When the PNF Config is created, the date of creation is written into the file. The file also contains the TTL (“time to live”) value: a separate thread started by PNF DLL monitors if TTL days passed since the creation date, and after that runs the uninstallation routine.

Some versions of the PNF DLL also start an RPC server similar to the one found in Stuxnet.

The PNF DLL also provides API for manipulating the configuration file from external modules using globally available events.

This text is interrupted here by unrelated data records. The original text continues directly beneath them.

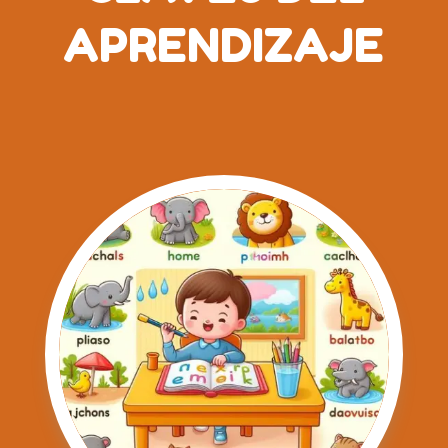
APRENDIZAJE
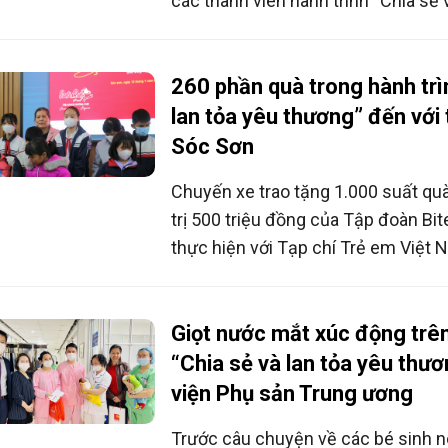
các thành viên hành trình “Chia sẻ 
thương” trong điều kiện kĩ thuật, â
khiến ai cũng xúc động. Các em là 
nguồn nuôi dưỡng và là nạn nhân c
260 phần quà trong hành trì
trẻ em.
lan tỏa yêu thương” đến với
Sóc Sơn
Chuyến xe trao tặng 1.000 suất quà
trị 500 triệu đồng của Tập đoàn Bi
thực hiện với Tạp chí Trẻ em Việt 
quyền Trẻ em Việt Nam (Hội BVQTE
bánh và huyện Sóc Sơn là điểm dừn
Giọt nước mắt xúc động trên
“Chia sẻ và lan tỏa yêu thươ
viện Phụ sản Trung ương
Trước câu chuyện về các bé sinh no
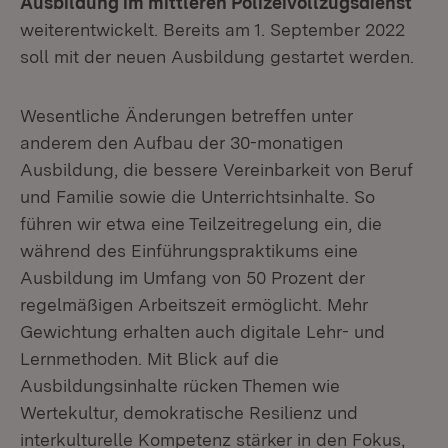
Ausbildung im mittleren Polizeivollzugsdienst
weiterentwickelt. Bereits am 1. September 2022
soll mit der neuen Ausbildung gestartet werden.
Wesentliche Änderungen betreffen unter
anderem den Aufbau der 30-monatigen
Ausbildung, die bessere Vereinbarkeit von Beruf
und Familie sowie die Unterrichtsinhalte. So
führen wir etwa eine Teilzeitregelung ein, die
während des Einführungspraktikums eine
Ausbildung im Umfang von 50 Prozent der
regelmäßigen Arbeitszeit ermöglicht. Mehr
Gewichtung erhalten auch digitale Lehr- und
Lernmethoden. Mit Blick auf die
Ausbildungsinhalte rücken Themen wie
Wertekultur, demokratische Resilienz und
interkulturelle Kompetenz stärker in den Fokus,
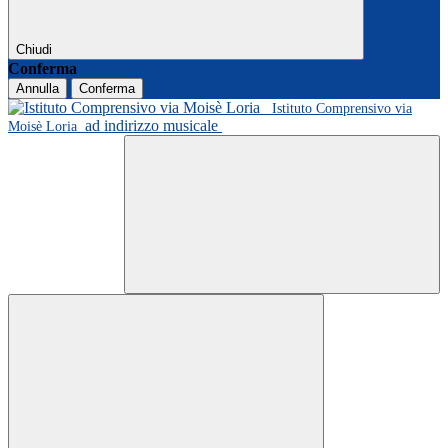
Chiudi
Conferma
Annulla
Conferma
Istituto Comprensivo via
ad indirizzo musicale
Moisè Loria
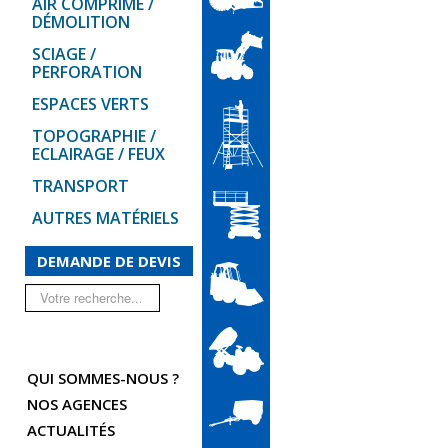
AIR COMPRIMÉ /
DÉMOLITION
SCIAGE /
PERFORATION
ESPACES VERTS
TOPOGRAPHIE /
ECLAIRAGE / FEUX
TRANSPORT
AUTRES MATÉRIELS
DEMANDE DE DEVIS
Rechercher
QUI SOMMES-NOUS ?
NOS AGENCES
ACTUALITÉS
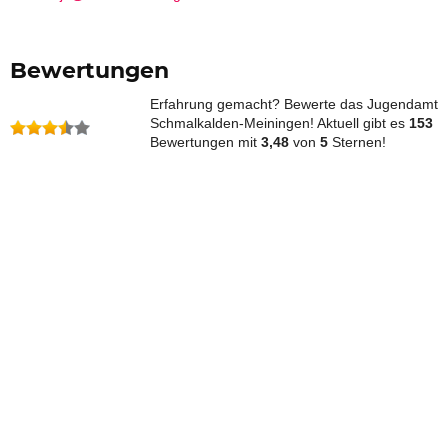
Bewertungen
Erfahrung gemacht? Bewerte das Jugendamt
Schmalkalden-Meiningen! Aktuell gibt es
153
Bewertungen mit
3,48
von
5
Sternen!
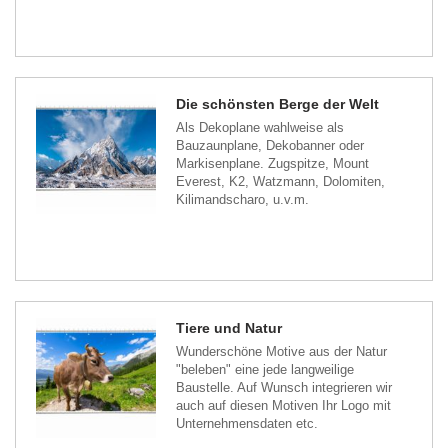
Die schönsten Berge der Welt
Als Dekoplane wahlweise als
Bauzaunplane, Dekobanner oder
Markisenplane. Zugspitze, Mount
Everest, K2, Watzmann, Dolomiten,
Kilimandscharo, u.v.m.
Tiere und Natur
Wunderschöne Motive aus der Natur
"beleben" eine jede langweilige
Baustelle. Auf Wunsch integrieren wir
auch auf diesen Motiven Ihr Logo mit
Unternehmensdaten etc.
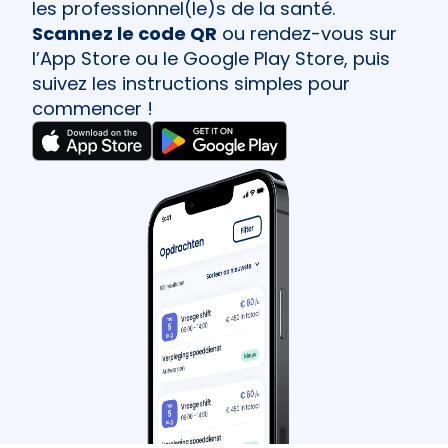
les professionnel(le)s de la santé.
Scannez le code QR
ou rendez-vous sur
l’App Store ou le Google Play Store, puis
suivez les instructions simples pour
commencer !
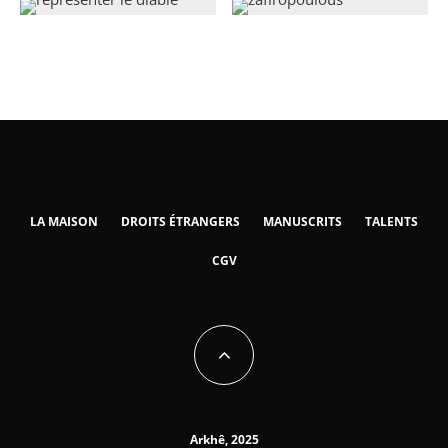
LA MAISON
DROITS ÉTRANGERS
MANUSCRITS
TALENTS
CGV
Arkhê, 2025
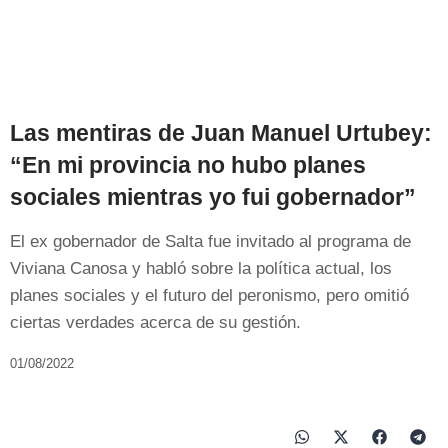
Las mentiras de Juan Manuel Urtubey:
“En mi provincia no hubo planes
sociales mientras yo fui gobernador”
El ex gobernador de Salta fue invitado al programa de
Viviana Canosa y habló sobre la política actual, los
planes sociales y el futuro del peronismo, pero omitió
ciertas verdades acerca de su gestión.
01/08/2022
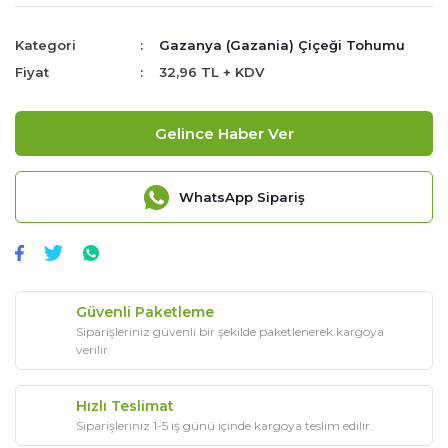
Kategori
Gazanya (Gazania) Çiçeği Tohumu
Fiyat
32,96 TL + KDV
Gelince Haber Ver
WhatsApp Sipariş
Güvenli Paketleme
Siparişleriniz güvenli bir şekilde paketlenerek kargoya
verilir.
Hızlı Teslimat
Siparişleriniz 1-5 iş günü içinde kargoya teslim edilir.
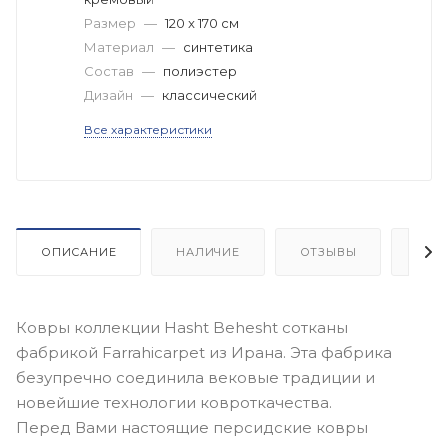
Размер
—
120 x 170 см
Материал
—
синтетика
Состав
—
полиэстер
Дизайн
—
классический
Все характеристики
ОПИСАНИЕ
НАЛИЧИЕ
ОТЗЫВЫ
КАК
Ковры коллекции Hasht Behesht сотканы
фабрикой Farrahicarpet из Ирана. Эта фабрика
безупречно соединила вековые традиции и
новейшие технологии ковроткачества.
Перед Вами настоящие персидские ковры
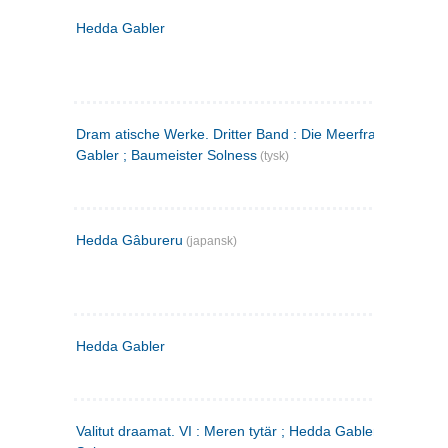
Hedda Gabler
Dram atische Werke. Dritter Band : Die Meerfrau ; Hedda
Gabler ; Baumeister Solness
(tysk)
Hedda Gâbureru
(japansk)
Hedda Gabler
Valitut draamat. VI : Meren tytär ; Hedda Gabler ; Rakentaj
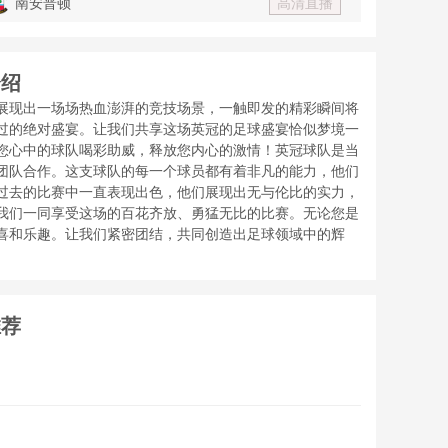
南安普顿
高清直播
介绍
展现出一场场热血澎湃的竞技场景，一触即发的精彩瞬间将
过的绝对盛宴。让我们共享这场英冠的足球盛宴恰似梦境一
您心中的球队喝彩助威，释放您内心的激情！英冠球队是当
团队合作。这支球队的每一个球员都有着非凡的能力，他们
过去的比赛中一直表现出色，他们展现出无与伦比的实力，
我们一同享受这场的百花齐放、勇猛无比的比赛。无论您是
喜和乐趣。让我们紧密团结，共同创造出足球领域中的辉
推荐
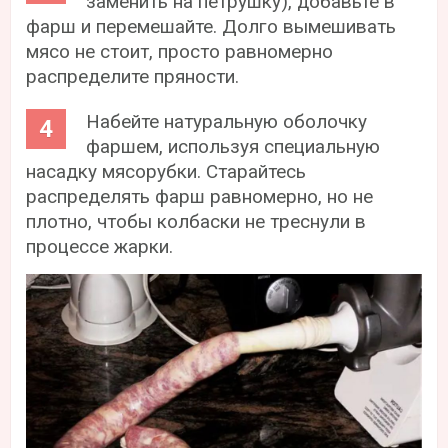
заменить на петрушку), добавьте в
фарш и перемешайте. Долго вымешивать
мясо не стоит, просто равномерно
распределите пряности.
Набейте натуральную оболочку
фаршем, используя специальную
насадку мясорубки. Старайтесь
распределять фарш равномерно, но не
плотно, чтобы колбаски не треснули в
процессе жарки.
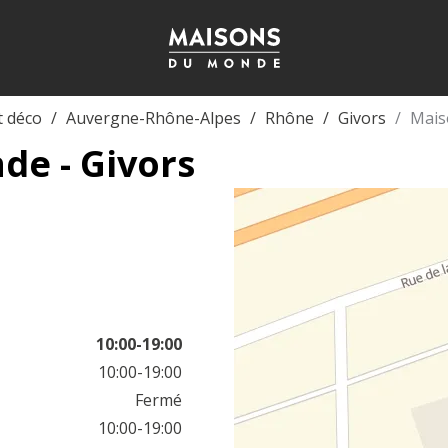
t déco
Auvergne-Rhône-Alpes
Rhône
Givors
Mais
de - Givors
10:00-19:00
10:00-19:00
Fermé
10:00-19:00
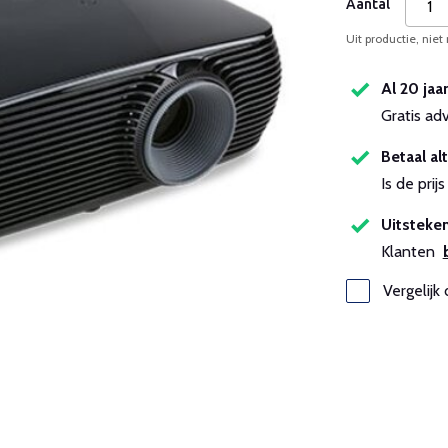
Aantal
Uit productie, niet
Al 20 jaa
Gratis ad
Betaal alt
Is de pri
Uitsteken
Klanten
Vergelijk 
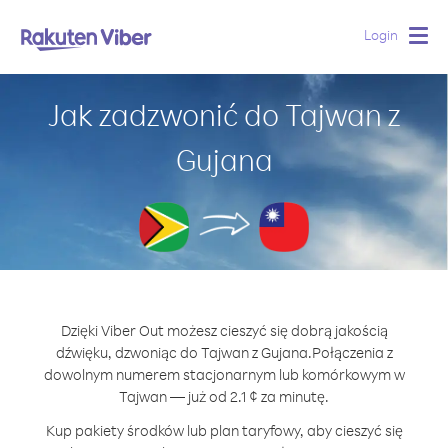
Login
Togg
navig
Jak zadzwonić do Tajwan z
Gujana
Dzięki Viber Out możesz cieszyć się dobrą jakością
dźwięku, dzwoniąc do Tajwan z Gujana.
Połączenia z
dowolnym numerem stacjonarnym lub komórkowym w
Tajwan — już od 2.1 ¢ za minutę.
Kup pakiety środków lub plan taryfowy, aby cieszyć się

Depending on the flags in the PNF Config, the PNF DLL code looks for specific processes: the list of process names in the PNF Config, “explorer.exe”, “svchost.exe” and then injects code in them. The code to be injected is stored in binary resource 302 found in PNF DLL.

302 resource

Depending on the flag in the PNF configuration file, it is either a DLL loader module or a block of data (equivalent of decompressed “.zdata”, see below). Both configuration have been found in different Duqu versions. The PNF DLL checks a flag in PNF Config and determines whether to pass execution to the DLL loader or to locate the payload DLL and call it directly.

The loader DLL module is similar to PNF DLL. The main purpose of the loader is to decompress its “.zdata” section and pass execution to the main payload that is contained in decompressed data.

The .zdata block contains the header that starts with the magic number 0x48747193. It contains the offsets and sizes of the DLL loader, the payload configuration block and the payload DLL.

Configuration block

The configuration block contains the name of the temporary file to use %TEMP%\~DR0001.tmp, additional binary data controlling the behavior of the payload and information required to connect to the C&C servers. There are two lists of C&C servers, one can contain domain names, IP addresses or names of network shares, and the other contains IP addresses in binary format and is used to connect using Windows HTTP (winhttp) services. Although the configuration blocks we have found so far are similar and are set up to connect to its C&C using HTTP and HTTPS, the payload DLL is able to connect to a network share and even become a server.

Payload

We are still analyzing the payload. It contains 256K of C++ code with extensive use of STL and its own complex class hierarchies, probably own framework.

The payload is able to connect to C&C server using either winhttp library or connection to a network share IPC$ endpoint. It is able to connect using proxy server configuration of Internet Explorer. It also contains code for acting as a HTTP server and processing the same requests as served by the C&C.
The payload is able to load an external DLL module provided by the C&C and interact with it using a pre-defined API. The most noticeable module discovered so far is the infostealer module. There are also modules for updating the TTL value in the PNF DLL configuration, for reading the network and disk storage configuration from the infected machine.

It also can form a PNF DLL with a configuration block and the payload DLL ready for distribution to other machines.